I too am frustrated by what appears to be lack of extensive testing by the Ubuntu team - especially on LTS releases.
No OS is perfect, but at least in Linux I can find and fix the trouble I come across - instead of rebooting and hoping the problem goes away.
Perhaps the real issue is that it is easier to complain than to learn, in which case, by all means stay on Windows. There's not much to learn there.
When you start investigating the open source realm, you find that the world you thought was so big just shrunk to an amazingly small dot. It is daunting for one that lacks courage. I've been on Linux 10 years, and I still shake my head at the huge list of free software available for so many fields.
Yes, it does come with a price. You have to learn.

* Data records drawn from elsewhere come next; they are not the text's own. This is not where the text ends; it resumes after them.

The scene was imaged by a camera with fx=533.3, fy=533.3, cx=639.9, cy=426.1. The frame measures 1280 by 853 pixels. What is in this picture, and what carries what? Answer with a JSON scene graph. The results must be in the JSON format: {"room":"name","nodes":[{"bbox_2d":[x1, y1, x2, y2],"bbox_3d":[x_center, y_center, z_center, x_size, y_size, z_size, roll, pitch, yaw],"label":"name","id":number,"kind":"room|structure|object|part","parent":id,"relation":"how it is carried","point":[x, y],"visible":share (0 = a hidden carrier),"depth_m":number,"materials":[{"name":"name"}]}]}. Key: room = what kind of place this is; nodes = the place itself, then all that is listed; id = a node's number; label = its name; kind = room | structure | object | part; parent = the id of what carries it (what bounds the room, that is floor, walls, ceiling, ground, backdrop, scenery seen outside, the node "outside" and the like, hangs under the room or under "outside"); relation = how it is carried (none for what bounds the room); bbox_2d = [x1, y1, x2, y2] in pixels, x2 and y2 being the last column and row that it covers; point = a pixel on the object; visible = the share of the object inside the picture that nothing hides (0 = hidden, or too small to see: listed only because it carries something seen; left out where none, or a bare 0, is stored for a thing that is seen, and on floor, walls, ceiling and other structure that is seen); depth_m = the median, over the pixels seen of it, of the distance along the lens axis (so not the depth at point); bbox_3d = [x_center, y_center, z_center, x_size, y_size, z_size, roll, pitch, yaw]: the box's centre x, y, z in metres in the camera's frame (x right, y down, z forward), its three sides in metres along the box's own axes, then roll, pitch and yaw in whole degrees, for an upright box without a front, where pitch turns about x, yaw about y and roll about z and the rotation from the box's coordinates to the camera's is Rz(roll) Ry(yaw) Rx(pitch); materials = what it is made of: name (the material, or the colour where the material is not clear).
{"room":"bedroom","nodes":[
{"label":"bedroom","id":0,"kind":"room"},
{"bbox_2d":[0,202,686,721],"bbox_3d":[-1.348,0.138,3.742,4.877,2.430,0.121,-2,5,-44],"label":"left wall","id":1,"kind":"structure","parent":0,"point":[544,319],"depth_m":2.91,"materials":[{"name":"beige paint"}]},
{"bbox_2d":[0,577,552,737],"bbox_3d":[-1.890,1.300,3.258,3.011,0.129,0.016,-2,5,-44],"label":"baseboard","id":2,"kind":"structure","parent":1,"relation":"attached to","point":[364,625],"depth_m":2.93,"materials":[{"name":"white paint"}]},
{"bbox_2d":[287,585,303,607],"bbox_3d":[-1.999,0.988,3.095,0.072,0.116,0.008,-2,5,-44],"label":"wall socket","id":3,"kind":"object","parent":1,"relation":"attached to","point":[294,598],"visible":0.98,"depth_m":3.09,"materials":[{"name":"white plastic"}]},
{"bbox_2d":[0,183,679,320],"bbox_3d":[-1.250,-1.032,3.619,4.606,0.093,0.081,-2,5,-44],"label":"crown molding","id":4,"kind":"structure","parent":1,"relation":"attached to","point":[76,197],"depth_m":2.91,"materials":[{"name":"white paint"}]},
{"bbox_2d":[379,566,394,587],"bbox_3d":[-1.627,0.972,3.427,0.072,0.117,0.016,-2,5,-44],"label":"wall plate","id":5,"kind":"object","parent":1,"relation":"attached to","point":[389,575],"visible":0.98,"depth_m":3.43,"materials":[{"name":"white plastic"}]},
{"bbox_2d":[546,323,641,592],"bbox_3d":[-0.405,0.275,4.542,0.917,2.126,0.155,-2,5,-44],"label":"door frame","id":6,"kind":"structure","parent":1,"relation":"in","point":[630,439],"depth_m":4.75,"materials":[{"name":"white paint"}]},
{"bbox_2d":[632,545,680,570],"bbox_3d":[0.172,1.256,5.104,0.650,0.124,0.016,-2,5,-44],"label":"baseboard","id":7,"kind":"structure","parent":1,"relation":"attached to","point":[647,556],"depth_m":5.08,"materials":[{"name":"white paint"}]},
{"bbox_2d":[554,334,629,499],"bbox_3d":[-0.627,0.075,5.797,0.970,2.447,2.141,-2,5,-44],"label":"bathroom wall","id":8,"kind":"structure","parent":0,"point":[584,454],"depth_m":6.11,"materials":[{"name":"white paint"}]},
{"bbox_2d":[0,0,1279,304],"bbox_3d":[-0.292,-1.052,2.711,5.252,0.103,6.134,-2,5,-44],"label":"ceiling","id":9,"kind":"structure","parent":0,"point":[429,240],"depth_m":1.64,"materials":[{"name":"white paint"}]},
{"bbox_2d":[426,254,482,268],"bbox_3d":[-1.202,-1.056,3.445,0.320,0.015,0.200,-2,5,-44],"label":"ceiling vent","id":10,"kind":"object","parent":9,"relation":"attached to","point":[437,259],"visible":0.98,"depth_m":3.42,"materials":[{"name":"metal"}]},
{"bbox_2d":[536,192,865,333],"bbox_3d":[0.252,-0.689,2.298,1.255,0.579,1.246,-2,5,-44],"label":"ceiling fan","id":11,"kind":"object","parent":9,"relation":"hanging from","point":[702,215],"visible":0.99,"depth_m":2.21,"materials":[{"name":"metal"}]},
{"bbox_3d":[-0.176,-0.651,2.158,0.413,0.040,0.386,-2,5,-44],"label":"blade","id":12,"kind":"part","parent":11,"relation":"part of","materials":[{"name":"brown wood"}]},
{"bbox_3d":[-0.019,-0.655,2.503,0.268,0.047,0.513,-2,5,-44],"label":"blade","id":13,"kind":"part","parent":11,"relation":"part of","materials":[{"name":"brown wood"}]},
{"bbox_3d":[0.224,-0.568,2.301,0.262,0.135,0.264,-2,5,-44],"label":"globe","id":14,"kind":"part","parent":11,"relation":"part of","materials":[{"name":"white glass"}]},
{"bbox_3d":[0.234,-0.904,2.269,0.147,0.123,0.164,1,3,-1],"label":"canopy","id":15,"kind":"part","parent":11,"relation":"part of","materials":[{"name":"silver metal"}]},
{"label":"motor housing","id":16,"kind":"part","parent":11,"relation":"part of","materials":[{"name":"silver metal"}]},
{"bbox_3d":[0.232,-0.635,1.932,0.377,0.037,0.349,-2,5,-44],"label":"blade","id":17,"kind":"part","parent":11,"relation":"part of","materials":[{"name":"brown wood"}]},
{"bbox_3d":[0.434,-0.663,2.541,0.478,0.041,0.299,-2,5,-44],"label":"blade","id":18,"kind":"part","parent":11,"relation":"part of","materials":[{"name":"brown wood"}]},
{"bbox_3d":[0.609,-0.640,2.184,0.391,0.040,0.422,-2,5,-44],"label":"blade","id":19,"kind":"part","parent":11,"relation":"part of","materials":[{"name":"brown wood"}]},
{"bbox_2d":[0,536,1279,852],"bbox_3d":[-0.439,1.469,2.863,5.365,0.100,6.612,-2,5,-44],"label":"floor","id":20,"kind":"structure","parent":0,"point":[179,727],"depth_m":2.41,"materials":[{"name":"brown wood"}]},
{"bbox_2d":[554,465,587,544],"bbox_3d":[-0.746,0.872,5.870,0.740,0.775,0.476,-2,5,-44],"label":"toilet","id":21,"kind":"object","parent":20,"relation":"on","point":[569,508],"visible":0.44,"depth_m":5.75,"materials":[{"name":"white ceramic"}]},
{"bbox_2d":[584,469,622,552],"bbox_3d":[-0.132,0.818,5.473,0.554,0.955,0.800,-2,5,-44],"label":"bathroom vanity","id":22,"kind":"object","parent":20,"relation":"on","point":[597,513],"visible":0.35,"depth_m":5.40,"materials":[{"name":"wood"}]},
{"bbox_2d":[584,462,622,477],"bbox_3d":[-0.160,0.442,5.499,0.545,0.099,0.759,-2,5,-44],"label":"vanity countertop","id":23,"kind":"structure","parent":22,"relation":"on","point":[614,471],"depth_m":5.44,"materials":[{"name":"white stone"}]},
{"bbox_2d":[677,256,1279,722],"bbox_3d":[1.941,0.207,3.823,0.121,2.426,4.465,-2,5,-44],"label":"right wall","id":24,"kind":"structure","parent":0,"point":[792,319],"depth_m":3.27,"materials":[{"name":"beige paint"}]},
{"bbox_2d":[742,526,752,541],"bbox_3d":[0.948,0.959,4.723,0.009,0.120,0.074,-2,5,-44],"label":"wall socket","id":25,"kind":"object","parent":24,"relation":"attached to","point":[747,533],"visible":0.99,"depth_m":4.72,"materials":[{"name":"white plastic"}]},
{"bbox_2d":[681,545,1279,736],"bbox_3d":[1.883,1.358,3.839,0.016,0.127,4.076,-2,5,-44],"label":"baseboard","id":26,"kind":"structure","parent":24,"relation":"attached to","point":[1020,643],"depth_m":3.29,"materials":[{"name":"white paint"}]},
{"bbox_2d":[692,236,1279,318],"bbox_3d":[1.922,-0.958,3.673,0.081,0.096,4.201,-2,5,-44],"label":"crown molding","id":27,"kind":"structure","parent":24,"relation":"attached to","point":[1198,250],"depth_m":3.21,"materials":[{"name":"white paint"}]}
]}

Whoever came up with the phrase "There is no such thing as a stupid question" obviously never had the internet.
I can do so many more things in Linux (like my DLNA server/firefly(itunes) server/NAT firewall) that I just couldn't do with windows without great expense.
I have 7 machines; 4 of them only run Ubuntu, 2 of them only run another linux distro, and 1 has a dual boot for Ubuntu and Android 4.0. So, I've been solely a Linux/Unix user for over 3 years and my wife has been solely a linux user for over a year.
I started using Linux a my primary OS since august 2012. I did not have the need to use my other PC, windows and Mac OSX. As for me I can do everything with Linux.
Really happy to make the switch.
After I've lost all data back on Windows 98, I've bought Suse 5.3 from a local computer shop. Switched to Ubuntu in 2009, as I couldn't get sound working anymore on Suse and Ubuntu was first to introduce online repos.
Well 100% Ubuntu only since Wine 1.2.